Input material:

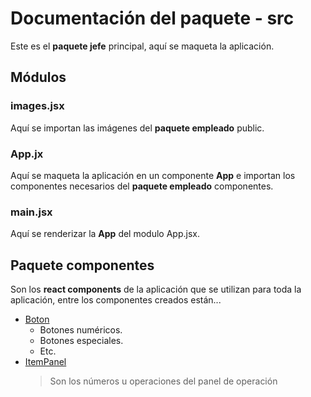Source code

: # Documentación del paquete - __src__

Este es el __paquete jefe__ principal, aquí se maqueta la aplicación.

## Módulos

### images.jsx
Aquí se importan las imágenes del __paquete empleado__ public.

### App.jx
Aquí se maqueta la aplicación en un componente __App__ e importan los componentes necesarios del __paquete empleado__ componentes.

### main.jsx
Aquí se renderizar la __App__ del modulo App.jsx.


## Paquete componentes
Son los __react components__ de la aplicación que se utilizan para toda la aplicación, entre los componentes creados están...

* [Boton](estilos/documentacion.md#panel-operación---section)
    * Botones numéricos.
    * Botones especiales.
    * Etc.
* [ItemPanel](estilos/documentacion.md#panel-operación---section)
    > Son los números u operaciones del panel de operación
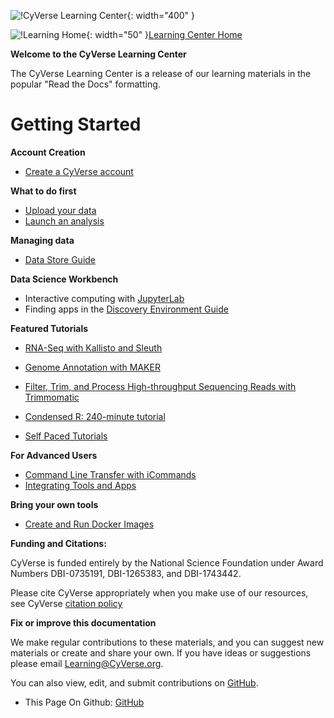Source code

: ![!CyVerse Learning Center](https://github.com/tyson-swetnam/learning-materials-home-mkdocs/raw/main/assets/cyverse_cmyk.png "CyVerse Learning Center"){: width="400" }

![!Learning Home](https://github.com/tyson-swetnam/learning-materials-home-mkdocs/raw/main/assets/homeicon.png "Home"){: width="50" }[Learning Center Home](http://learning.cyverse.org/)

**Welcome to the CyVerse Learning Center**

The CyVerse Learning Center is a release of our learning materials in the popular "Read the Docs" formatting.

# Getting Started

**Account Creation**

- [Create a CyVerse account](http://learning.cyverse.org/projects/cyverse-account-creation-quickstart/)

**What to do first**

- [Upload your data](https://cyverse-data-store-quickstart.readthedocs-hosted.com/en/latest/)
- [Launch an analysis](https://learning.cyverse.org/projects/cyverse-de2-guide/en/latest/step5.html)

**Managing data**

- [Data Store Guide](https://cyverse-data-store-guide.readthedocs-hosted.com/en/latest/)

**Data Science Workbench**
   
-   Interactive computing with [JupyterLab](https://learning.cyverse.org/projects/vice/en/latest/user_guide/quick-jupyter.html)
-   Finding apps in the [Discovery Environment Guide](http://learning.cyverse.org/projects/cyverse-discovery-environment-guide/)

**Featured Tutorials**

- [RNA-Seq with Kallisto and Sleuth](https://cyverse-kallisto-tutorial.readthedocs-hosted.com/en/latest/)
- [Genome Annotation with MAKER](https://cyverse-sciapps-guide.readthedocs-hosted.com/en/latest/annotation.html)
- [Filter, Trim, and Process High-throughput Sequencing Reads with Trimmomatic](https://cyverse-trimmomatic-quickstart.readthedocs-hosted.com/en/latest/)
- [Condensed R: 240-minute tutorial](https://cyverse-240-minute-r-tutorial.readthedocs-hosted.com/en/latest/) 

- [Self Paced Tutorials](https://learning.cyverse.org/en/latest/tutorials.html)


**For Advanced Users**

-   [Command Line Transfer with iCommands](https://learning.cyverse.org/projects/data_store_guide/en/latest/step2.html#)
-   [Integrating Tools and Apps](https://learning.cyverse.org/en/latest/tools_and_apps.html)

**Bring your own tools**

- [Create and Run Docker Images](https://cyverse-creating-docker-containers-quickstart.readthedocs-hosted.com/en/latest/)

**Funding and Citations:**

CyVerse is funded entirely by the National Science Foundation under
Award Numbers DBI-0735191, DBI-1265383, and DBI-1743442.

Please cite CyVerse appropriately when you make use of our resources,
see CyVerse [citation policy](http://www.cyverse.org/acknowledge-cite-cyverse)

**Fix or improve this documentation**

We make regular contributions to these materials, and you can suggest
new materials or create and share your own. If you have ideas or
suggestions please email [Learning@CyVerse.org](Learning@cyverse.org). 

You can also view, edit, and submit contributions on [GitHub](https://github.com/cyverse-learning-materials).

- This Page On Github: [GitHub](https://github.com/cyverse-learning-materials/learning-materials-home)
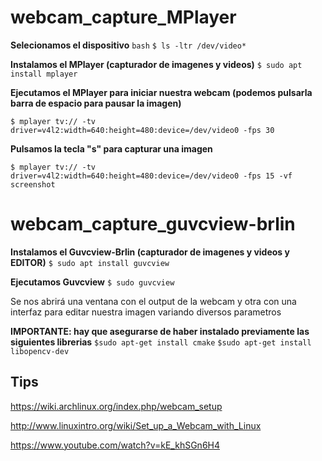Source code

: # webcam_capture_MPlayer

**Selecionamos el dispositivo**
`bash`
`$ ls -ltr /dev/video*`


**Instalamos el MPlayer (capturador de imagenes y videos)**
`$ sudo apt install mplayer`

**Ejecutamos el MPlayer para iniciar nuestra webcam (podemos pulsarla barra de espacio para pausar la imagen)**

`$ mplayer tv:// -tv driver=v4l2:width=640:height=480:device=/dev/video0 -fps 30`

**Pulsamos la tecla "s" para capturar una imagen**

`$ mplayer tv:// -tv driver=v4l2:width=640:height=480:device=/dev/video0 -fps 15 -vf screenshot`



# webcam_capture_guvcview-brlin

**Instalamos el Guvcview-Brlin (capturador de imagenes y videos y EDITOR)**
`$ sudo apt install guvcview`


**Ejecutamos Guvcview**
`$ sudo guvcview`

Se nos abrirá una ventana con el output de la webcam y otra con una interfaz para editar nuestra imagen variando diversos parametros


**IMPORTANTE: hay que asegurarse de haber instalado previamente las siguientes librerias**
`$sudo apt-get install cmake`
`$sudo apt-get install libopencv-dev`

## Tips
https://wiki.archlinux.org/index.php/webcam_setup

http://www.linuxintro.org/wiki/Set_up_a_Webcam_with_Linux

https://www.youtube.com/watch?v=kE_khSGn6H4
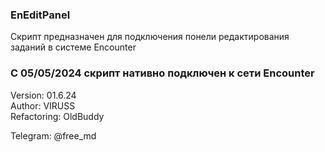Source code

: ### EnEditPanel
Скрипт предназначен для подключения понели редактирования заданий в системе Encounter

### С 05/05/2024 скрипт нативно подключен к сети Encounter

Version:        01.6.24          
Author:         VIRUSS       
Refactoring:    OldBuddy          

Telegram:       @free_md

Work order: In the reply, give again exactly the lines from the beginning of the entries above through the line with "- [Upload your"; pictures stay out.

Output of the task:
Source code

: # Documentación del paquete - __src__

Este es el __paquete jefe__ principal, aquí se maqueta la aplicación.

## Módulos

### images.jsx
Aquí se importan las imágenes del __paquete empleado__ public.

### App.jx
Aquí se maqueta la aplicación en un componente __App__ e importan los componentes necesarios del __paquete empleado__ componentes.

### main.jsx
Aquí se renderizar la __App__ del modulo App.jsx.


## Paquete componentes
Son los __react components__ de la aplicación que se utilizan para toda la aplicación, entre los componentes creados están...

* [Boton](estilos/documentacion.md#panel-operación---section)
    * Botones numéricos.
    * Botones especiales.
    * Etc.
* [ItemPanel](estilos/documentacion.md#panel-operación---section)
    > Son los números u operaciones del panel de operación
Source code

: ![!CyVerse Learning Center](https://github.com/tyson-swetnam/learning-materials-home-mkdocs/raw/main/assets/cyverse_cmyk.png "CyVerse Learning Center"){: width="400" }

![!Learning Home](https://github.com/tyson-swetnam/learning-materials-home-mkdocs/raw/main/assets/homeicon.png "Home"){: width="50" }[Learning Center Home](http://learning.cyverse.org/)

**Welcome to the CyVerse Learning Center**

The CyVerse Learning Center is a release of our learning materials in the popular "Read the Docs" formatting.

# Getting Started

**Account Creation**

- [Create a CyVerse account](http://learning.cyverse.org/projects/cyverse-account-creation-quickstart/)

**What to do first**

- [Upload your data](https://cyverse-data-store-quickstart.readthedocs-hosted.com/en/latest/)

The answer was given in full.